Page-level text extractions

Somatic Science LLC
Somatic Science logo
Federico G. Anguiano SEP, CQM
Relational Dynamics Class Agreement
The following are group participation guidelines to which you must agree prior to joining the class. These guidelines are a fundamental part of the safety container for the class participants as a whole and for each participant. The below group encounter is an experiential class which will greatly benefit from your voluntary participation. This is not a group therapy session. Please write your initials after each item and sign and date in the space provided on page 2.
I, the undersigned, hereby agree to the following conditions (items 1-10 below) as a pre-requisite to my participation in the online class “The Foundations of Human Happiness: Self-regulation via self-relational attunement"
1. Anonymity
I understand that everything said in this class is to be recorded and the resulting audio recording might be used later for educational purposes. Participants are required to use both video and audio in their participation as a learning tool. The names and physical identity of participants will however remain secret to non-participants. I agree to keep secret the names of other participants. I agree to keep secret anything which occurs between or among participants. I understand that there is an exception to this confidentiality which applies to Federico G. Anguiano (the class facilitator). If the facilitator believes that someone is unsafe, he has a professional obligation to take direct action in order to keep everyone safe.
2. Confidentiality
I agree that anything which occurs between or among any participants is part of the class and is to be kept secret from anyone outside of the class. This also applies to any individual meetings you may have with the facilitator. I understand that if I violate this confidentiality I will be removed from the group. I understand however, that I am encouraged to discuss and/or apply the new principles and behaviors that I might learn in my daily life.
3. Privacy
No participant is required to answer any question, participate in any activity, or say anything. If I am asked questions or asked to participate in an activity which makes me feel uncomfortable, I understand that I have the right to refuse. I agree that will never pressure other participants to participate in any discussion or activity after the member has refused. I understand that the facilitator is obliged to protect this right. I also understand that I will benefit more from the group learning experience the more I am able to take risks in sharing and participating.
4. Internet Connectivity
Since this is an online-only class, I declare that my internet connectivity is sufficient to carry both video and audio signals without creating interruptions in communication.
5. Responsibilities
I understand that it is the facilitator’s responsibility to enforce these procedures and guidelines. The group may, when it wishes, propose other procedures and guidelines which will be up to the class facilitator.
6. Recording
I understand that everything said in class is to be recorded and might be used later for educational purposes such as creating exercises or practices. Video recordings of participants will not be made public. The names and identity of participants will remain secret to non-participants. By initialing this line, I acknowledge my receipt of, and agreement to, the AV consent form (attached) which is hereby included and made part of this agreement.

What you should do →
Go through the lines above and count those that include "Science"; give the total and nothing more.

Answer to the exercise →
2